- _Exercise brief_
Reproduced exactly, the lines from the start of the material through the line containing "tema veterano del repertorio de los escocese" should be the whole answer, with pictures excluded.

_____

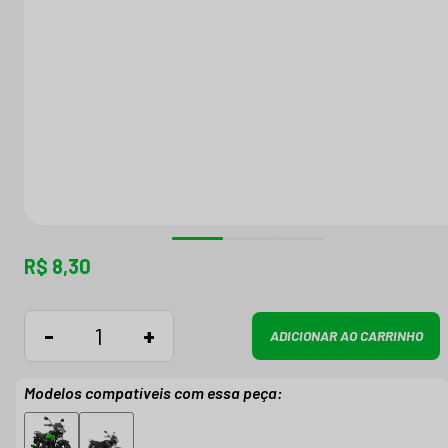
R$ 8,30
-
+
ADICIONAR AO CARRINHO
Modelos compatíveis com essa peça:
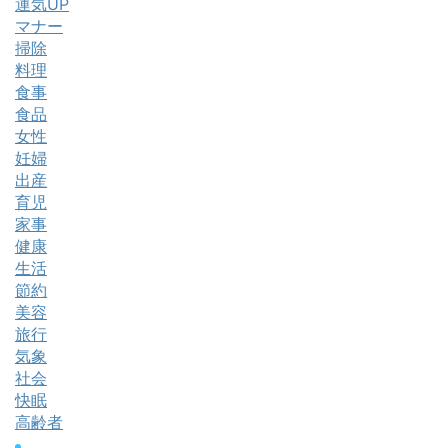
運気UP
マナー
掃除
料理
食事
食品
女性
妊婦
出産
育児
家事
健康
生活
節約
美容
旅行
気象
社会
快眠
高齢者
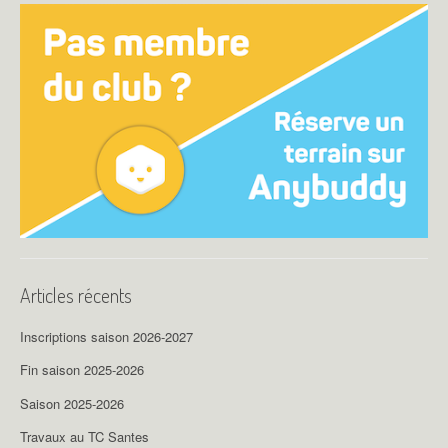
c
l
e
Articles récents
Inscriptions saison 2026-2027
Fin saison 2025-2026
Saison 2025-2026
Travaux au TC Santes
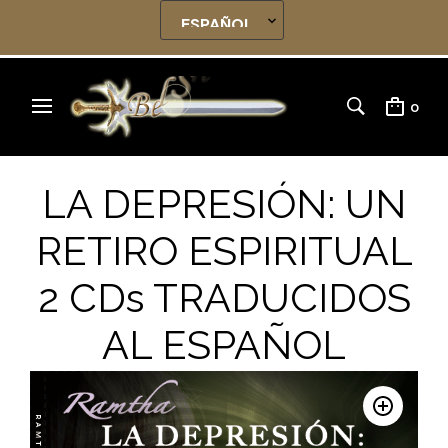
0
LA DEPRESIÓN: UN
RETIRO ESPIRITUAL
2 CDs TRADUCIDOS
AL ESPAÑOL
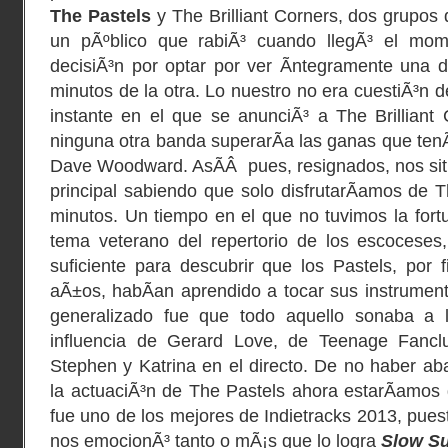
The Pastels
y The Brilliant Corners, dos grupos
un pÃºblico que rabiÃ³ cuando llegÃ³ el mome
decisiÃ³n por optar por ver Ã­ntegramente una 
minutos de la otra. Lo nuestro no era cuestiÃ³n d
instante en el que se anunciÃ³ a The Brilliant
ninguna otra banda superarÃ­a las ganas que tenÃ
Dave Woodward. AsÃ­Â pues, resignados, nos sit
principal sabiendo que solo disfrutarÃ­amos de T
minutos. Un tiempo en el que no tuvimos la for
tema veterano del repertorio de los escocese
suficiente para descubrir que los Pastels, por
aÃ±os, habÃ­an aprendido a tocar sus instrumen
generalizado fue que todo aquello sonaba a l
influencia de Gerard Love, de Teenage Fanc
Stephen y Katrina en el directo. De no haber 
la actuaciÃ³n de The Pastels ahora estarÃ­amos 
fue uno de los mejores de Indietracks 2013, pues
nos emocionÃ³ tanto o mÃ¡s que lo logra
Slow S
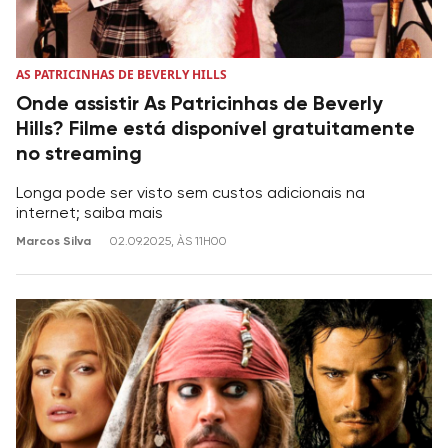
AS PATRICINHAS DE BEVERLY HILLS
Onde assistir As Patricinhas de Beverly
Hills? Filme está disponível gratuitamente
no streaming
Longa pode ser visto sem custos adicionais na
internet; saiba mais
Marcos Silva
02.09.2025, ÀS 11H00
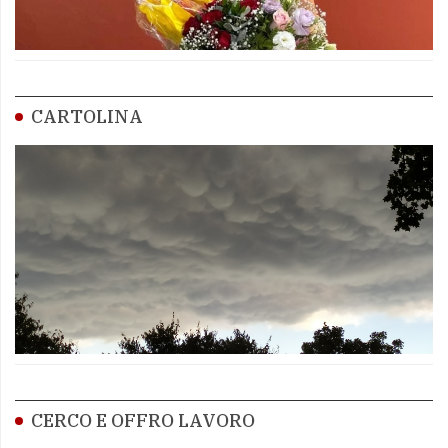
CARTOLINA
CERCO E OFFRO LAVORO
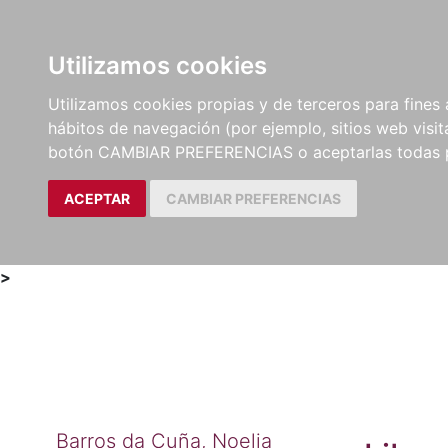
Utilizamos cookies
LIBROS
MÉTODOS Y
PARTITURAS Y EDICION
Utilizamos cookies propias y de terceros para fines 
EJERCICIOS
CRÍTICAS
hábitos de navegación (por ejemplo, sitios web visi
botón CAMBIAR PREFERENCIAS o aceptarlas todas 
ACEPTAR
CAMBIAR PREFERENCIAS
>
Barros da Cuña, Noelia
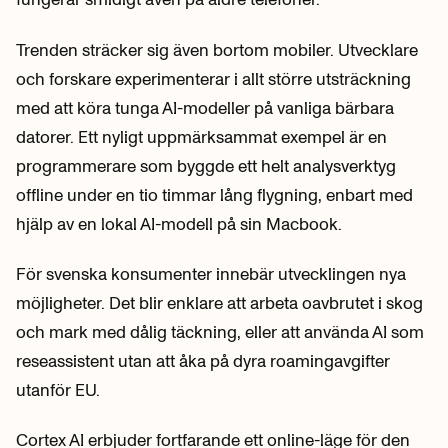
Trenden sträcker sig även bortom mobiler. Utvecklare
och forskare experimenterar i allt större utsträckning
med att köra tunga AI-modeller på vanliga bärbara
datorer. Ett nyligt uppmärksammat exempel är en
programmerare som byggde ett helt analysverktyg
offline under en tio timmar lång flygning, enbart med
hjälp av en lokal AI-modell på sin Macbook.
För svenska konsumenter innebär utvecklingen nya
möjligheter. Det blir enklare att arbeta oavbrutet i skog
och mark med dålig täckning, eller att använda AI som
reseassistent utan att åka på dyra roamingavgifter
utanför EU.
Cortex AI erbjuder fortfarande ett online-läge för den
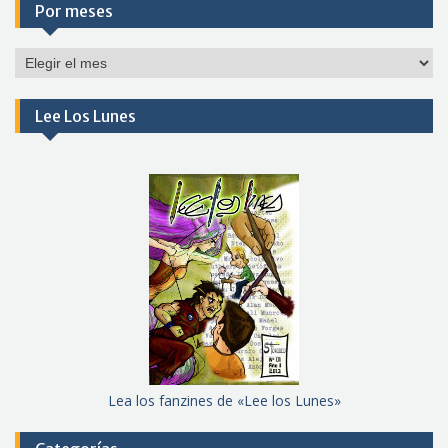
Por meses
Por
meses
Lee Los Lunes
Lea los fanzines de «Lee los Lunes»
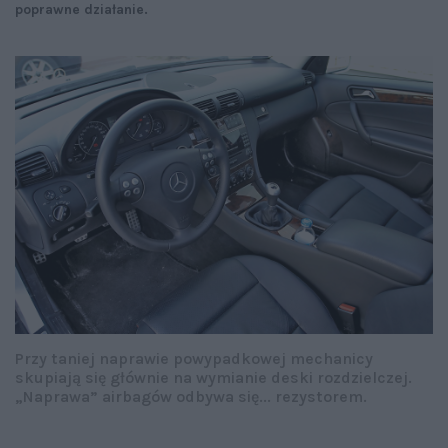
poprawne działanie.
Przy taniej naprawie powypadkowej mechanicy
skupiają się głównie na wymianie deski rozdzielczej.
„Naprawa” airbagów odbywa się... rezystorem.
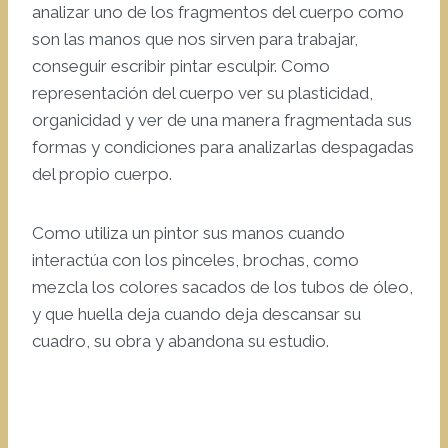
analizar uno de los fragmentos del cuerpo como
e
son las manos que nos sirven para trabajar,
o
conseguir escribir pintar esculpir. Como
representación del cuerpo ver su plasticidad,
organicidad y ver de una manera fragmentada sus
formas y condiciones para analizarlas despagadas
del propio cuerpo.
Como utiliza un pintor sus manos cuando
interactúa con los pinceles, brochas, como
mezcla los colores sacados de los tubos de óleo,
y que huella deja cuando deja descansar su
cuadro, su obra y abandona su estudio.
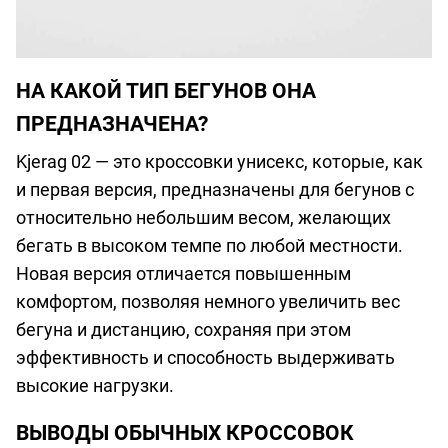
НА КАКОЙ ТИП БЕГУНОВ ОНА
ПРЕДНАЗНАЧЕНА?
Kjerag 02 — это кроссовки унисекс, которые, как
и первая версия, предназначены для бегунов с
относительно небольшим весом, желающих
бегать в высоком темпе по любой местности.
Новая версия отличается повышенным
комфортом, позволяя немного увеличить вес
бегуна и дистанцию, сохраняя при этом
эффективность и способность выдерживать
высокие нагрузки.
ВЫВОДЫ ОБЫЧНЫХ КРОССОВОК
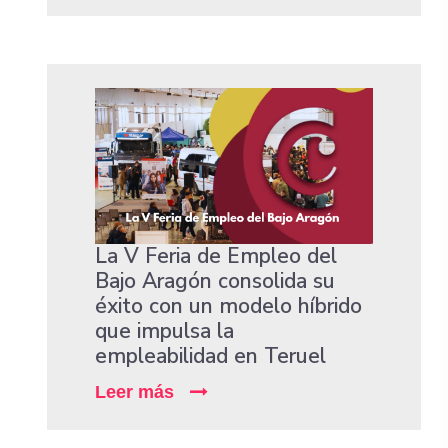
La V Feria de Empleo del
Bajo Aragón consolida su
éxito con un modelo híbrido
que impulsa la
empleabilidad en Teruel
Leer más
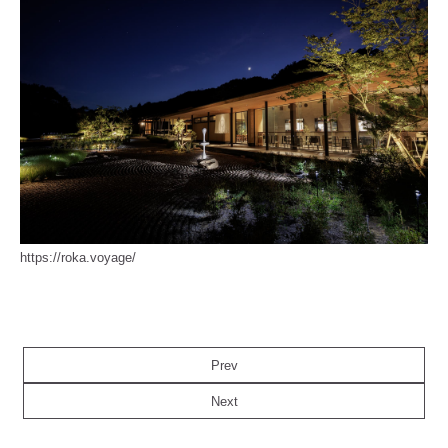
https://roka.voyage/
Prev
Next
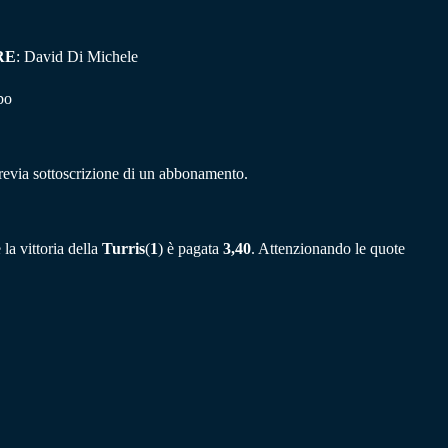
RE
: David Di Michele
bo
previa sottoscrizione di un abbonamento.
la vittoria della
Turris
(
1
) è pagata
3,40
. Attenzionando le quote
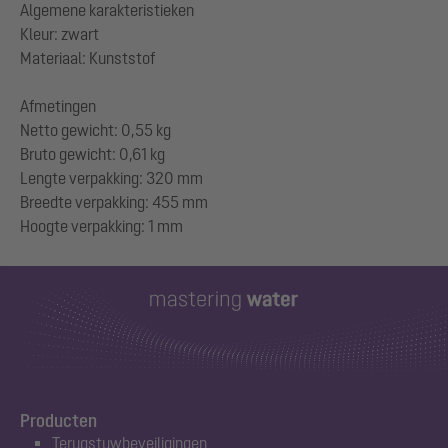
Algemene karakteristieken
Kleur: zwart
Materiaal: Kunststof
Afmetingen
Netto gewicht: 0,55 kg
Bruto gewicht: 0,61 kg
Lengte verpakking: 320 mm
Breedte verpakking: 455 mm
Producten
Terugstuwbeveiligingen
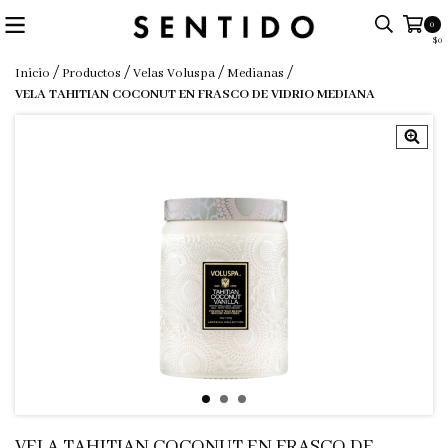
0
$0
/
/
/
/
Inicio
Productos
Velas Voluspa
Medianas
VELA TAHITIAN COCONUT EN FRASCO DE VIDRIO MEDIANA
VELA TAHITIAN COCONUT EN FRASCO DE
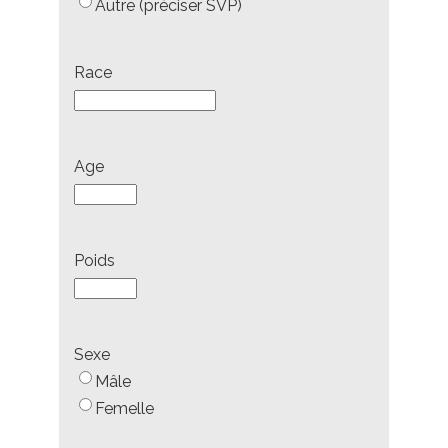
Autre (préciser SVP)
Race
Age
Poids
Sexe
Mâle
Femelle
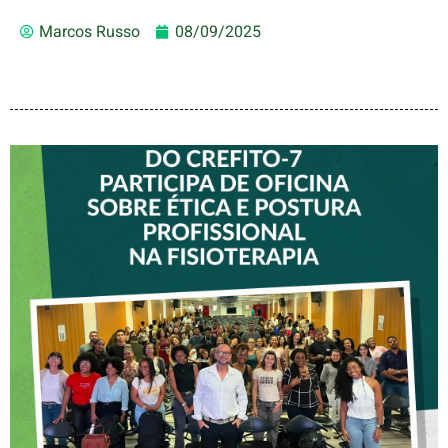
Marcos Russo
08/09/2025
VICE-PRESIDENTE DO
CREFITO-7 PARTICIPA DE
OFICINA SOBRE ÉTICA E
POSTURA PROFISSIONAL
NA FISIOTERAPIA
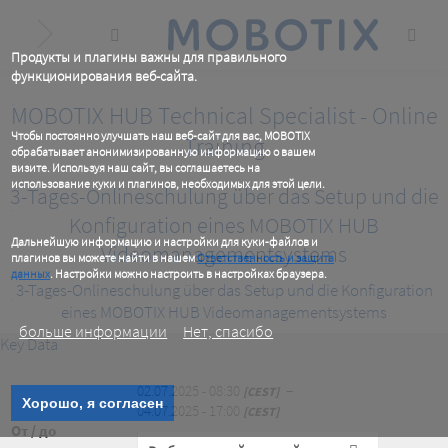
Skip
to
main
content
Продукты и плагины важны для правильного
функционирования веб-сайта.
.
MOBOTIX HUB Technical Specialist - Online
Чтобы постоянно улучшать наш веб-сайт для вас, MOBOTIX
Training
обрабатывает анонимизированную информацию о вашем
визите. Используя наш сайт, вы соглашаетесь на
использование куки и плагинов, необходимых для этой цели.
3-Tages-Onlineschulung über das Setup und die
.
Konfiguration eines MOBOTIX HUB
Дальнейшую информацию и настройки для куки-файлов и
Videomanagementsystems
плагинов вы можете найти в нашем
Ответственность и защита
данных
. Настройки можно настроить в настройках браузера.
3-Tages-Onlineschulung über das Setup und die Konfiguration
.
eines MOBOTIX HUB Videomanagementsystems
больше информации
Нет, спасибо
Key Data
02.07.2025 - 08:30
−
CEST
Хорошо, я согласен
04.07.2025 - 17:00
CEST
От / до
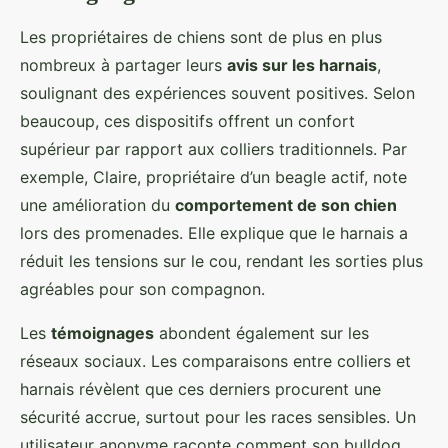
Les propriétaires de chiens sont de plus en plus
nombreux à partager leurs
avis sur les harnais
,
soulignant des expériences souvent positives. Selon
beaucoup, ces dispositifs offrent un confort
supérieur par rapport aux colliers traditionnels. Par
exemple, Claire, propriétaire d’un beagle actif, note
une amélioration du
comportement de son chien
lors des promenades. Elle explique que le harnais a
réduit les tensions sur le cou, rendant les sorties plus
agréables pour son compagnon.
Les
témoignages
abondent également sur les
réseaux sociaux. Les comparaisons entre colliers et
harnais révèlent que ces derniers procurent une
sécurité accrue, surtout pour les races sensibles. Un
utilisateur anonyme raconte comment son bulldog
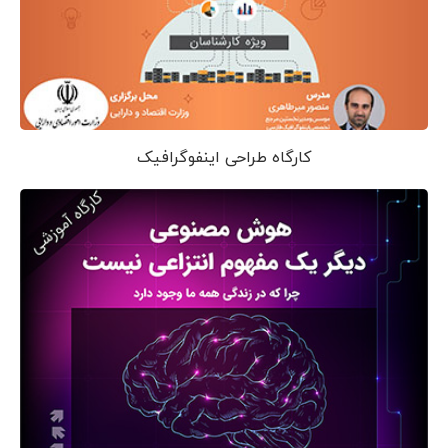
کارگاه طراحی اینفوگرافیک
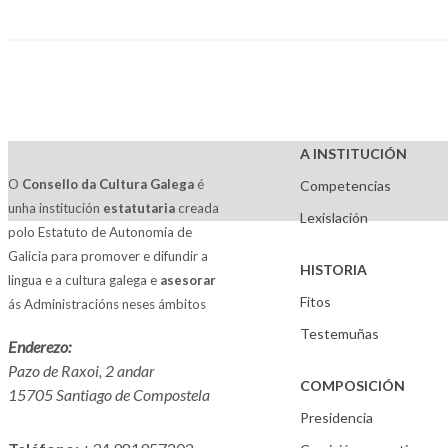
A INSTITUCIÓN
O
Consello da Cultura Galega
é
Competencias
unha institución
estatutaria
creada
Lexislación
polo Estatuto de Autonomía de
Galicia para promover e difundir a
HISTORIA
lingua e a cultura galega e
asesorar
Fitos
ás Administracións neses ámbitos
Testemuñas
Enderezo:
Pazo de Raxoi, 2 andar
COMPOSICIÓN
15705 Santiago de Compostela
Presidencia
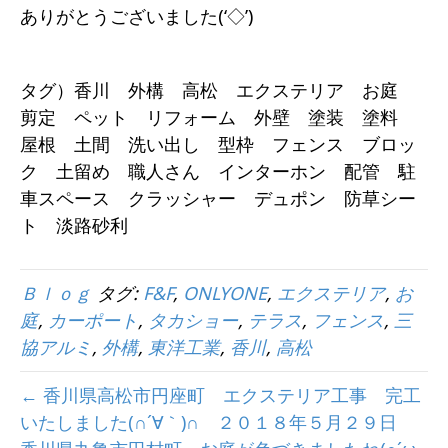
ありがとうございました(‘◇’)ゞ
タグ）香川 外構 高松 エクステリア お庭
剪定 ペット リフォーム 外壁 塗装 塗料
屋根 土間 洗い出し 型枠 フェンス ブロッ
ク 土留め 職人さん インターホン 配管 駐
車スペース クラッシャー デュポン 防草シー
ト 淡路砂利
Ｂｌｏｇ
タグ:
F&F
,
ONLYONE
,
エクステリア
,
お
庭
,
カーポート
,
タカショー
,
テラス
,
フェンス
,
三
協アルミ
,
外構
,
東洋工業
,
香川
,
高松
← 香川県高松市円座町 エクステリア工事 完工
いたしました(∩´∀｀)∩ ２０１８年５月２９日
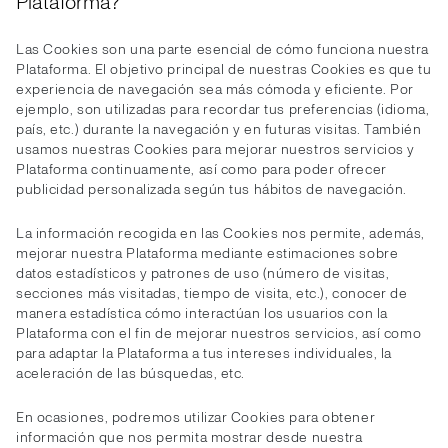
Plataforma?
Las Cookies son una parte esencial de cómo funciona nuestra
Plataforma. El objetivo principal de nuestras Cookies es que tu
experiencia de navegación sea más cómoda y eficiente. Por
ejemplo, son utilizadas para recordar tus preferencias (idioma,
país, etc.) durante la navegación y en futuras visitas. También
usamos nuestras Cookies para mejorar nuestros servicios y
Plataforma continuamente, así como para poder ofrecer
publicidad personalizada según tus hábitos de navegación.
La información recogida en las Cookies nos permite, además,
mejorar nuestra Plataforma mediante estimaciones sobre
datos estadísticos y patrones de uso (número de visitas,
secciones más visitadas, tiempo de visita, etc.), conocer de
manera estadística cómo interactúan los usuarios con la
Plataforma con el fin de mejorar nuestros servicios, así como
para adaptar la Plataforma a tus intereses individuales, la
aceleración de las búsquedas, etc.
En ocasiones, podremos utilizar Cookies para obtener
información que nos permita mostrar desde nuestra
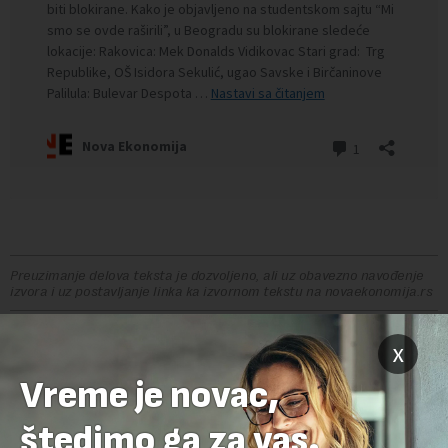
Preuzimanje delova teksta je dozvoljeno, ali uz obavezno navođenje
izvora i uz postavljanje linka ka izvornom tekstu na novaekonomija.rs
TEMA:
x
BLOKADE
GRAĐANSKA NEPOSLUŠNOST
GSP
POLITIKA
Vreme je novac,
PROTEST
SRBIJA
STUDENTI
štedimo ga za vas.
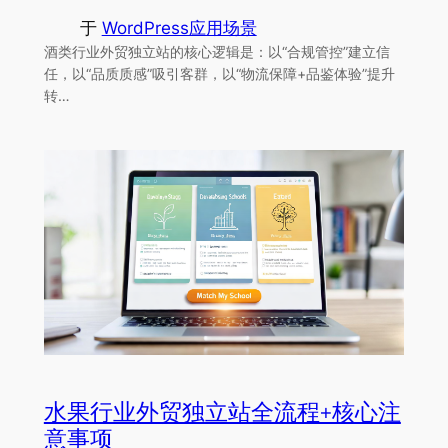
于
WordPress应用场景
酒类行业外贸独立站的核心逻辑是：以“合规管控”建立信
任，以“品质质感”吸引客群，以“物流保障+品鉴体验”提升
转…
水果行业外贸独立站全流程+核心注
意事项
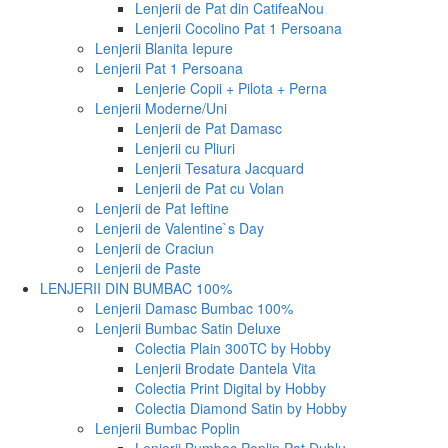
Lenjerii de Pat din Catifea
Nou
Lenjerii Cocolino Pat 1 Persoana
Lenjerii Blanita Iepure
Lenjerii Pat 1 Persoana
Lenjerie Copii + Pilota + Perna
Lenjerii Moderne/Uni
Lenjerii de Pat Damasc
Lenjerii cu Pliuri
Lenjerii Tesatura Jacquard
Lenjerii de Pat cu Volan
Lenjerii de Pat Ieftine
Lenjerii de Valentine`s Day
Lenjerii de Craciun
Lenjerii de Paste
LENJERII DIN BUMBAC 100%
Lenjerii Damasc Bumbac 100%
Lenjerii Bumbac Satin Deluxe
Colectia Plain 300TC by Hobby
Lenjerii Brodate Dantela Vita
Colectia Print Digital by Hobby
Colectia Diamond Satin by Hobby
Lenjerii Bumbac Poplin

_____

- _Task answer_
R$ 8,30
-
+
ADICIONAR AO CARRINHO
Modelos compatíveis com essa peça:
運気UP
マナー
掃除
料理
食事
食品
女性
妊婦
出産
育児
家事
健康
生活
節約
美容
旅行
気象
社会
快眠
高齢者
c
l
e
Articles récents
Inscriptions saison 2026-2027
Fin saison 2025-2026
Saison 2025-2026
Travaux au TC Santes
0
LA DEPRESIÓN: UN
RETIRO ESPIRITUAL
2 CDs TRADUCIDOS
AL ESPAÑOL
The Pastels
y The Brilliant Corners, dos grupos
un pÃºblico que rabiÃ³ cuando llegÃ³ el mome
decisiÃ³n por optar por ver Ã­ntegramente una 
minutos de la otra. Lo nuestro no era cuestiÃ³n d
instante en el que se anunciÃ³ a The Brilliant
ninguna otra banda superarÃ­a las ganas que tenÃ
Dave Woodward. AsÃ­Â pues, resignados, nos sit
principal sabiendo que solo disfrutarÃ­amos de T
minutos. Un tiempo en el que no tuvimos la for
tema veterano del repertorio de los escocese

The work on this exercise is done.